Il 96% degli italiani chiede che il packaging da asporto sia sostenibile e facile da riciclare.
È quanto rivela la ricerca, commissionata da Pro Carton, associazione europea che riunisce i produttori di cartone e cartoncino, condotta su un campione di 1005 intervistati. Di questo 96%, il 54% è disposto a pagare un prezzo maggiore purché sia riciclabile.
Quali sono le funzioni del packaging?
La funzione fondamentale del packaging alimentare è senza dubbio quella di contenere gli alimenti e quindi deve tener conto delle dimensioni del prodotto, della sua consistenza e di eventuali interazioni tra cibo e materiale usato per la realizzazione del packaging.

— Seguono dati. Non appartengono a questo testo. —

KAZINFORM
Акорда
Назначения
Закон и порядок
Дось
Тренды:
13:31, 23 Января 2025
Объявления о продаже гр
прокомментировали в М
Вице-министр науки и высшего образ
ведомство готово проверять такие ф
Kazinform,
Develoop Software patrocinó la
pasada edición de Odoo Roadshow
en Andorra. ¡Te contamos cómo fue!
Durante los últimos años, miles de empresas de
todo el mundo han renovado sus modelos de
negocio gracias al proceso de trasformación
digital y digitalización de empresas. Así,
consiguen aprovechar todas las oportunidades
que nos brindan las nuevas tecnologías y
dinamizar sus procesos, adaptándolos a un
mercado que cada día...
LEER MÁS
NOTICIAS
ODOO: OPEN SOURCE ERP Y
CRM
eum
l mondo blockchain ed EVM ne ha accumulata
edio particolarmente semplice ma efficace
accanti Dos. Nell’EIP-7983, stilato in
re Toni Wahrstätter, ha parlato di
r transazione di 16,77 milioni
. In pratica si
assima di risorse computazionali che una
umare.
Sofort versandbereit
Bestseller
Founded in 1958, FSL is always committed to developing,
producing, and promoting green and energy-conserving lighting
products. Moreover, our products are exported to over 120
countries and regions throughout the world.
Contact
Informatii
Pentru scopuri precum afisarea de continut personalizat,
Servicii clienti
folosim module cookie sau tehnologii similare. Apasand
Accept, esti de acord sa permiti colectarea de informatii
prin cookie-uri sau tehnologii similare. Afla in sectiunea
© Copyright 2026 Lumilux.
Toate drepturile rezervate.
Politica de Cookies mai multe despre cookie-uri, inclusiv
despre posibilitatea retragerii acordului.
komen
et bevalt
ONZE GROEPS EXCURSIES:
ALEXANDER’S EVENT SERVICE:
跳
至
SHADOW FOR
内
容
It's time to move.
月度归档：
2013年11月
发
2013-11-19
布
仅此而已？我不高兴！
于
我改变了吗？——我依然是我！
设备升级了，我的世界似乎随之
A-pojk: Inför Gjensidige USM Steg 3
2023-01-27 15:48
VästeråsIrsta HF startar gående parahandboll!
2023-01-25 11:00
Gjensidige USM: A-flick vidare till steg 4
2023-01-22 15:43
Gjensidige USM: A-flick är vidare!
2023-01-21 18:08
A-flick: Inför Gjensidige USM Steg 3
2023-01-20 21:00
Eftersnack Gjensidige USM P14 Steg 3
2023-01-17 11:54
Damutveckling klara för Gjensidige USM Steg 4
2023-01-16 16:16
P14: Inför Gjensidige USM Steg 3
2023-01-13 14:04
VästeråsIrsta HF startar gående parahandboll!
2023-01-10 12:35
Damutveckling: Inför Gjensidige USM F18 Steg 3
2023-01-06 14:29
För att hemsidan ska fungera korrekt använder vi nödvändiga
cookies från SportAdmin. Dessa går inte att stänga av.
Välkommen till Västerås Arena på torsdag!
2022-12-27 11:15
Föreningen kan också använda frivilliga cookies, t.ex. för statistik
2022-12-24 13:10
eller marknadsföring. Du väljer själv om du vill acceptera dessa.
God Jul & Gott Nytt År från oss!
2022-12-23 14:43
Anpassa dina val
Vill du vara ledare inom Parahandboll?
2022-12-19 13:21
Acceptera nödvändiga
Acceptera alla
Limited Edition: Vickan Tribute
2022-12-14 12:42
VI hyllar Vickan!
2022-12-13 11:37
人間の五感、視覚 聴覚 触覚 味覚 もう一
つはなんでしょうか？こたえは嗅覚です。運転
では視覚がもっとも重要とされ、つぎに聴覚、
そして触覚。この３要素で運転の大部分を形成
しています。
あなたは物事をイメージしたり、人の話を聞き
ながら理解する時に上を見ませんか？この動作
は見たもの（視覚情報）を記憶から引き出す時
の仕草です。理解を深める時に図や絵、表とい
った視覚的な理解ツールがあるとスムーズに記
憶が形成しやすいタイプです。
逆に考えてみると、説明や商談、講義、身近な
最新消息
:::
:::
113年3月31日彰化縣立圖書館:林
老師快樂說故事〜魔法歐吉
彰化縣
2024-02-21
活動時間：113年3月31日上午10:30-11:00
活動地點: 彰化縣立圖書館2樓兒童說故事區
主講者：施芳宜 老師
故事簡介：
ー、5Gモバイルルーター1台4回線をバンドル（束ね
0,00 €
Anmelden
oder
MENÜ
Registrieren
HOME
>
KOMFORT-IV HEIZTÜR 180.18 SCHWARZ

Un buon packaging alimentare deve inoltre proteggere gli alimenti durante il trasporto, impedendo il loro danneggiamento. Le confezioni devono, dunque, essere sufficientemente resistenti a eventuali urti e devono riportare le informazioni utili ai consumatori come ingredienti, data di scadenza, ecc.
Cosa emerge dalla ricerca
La buona volontà degli italiani è confermata dal fatto che il 56% degli intervistati pulisce e ricicla l’imballaggio d’asporto se possibile. Per il 10% invece è un vero tormento, la cosa che più odiano fare, mentre il 34% non lo ricicla o la fa raramente.
Tra le motivazioni che portano a buttare il packaging usato per l’asporto, e riciclabile, nell’indifferenziata figurano: troppo complicato da ripulire (55%), ingombro elevato (18%), il non sapere cosa può essere riciclato e cosa invece no (17%), mentre il 12% ammette che l’obiettivo dell’asporto è proprio quello di risparmiare tempo nel ripulire e l’11% che comporta troppo trambusto dover pulire i contenitori.
La ricerca ha inoltre rivelato che la città in cui si ordina più cibo d’asporto è Reggio Calabria (con una media di circa 5,5 volte al mese), seguita da Cagliari (5,1 volte/mese) e Catania (4,8 volte/mese). Fanalini di coda nell’asporto risultano, invece, Livorno (1,3 volte/mese), Trieste (2,2 volte/mese), Torino (2,5 volte/mese) e Milano (2,7 volte/mese).
La fascia d’età più interessata al takeaway è quella tra i 35 e i 44 anni (4,5 volte al mese), seguita da quella 22-28 e 29-34, con una media di 4,3 volte al mese. A consumarne meno sono invece gli over 65 con una media di 2,2 volte al mese.
Nonostante non ci sia una grande differenza tra uomini e donne, i primi ordinano di più: 3,7 volte al mese contro le 3,3 volte delle donne. “La domanda di cibo d’asporto è aumentata nel 2020 a causa dei diversi lockdown nazionali – osserva Tony Hitchin, direttore generale di Pro Carton – questa ricerca fornisce uno spunto di riflessione per i brand che mirano a ridurre l’impatto ambientale, che dipende in parte dalla scelta del packaging per confezionare i loro cibi. Gli italiani si mostrano volenterosi ma spesso confusi su cosa e come differenziare l’imballaggio d’asporto. Oggi sempre più contenitori per il takeaway sono in cartone, dai bicchieri alle coppette del gelato, ai contenitori per insalate o panini, e dunque facilmente riciclabili se puliti dai residui di cibo”.
Maggiore attenzione alle pratiche per un’economia circolare
Il dibattito sulla sostenibilità del packaging tende a polarizzarsi sulle tematiche di impatto ambientale. Lo dimostrano le preferenze dei consumatori che valutano la sostenibilità delle aziende sulla base dell’adozione d’imballaggi “eco-sostenibili” o riusabili, di materiali riciclati, così come sulla base di scelte di riduzione dei materiali impiegati nelle confezioni.
Inoltre, sebbene l’emergenza sanitaria abbia portato ad un momentaneo cambiamento di percezione dei consumatori, che considerano come più sicuri i prodotti confezionati, l’intenzione di privilegiare prodotti più “green” continua comunque a crescere.
Per favorire la transizione ad un’economia circolare la filiera agri-food è chiamata, quindi, a ripensare agli imballaggi e al relativo ciclo di vita. Un packaging alimentare capace di adattarsi ai principi di un’economia circolare è un imballaggio che, da un lato, è progettato per ridurre le esternalità ambientali e per essere reimpiegato in nuovi cicli di vita una volta che supera la fase di consumo; dall’altro, è in grado di garantire la corretta conservazione e gestione del prodotto alimentare prevenendo la generazione di sprechi.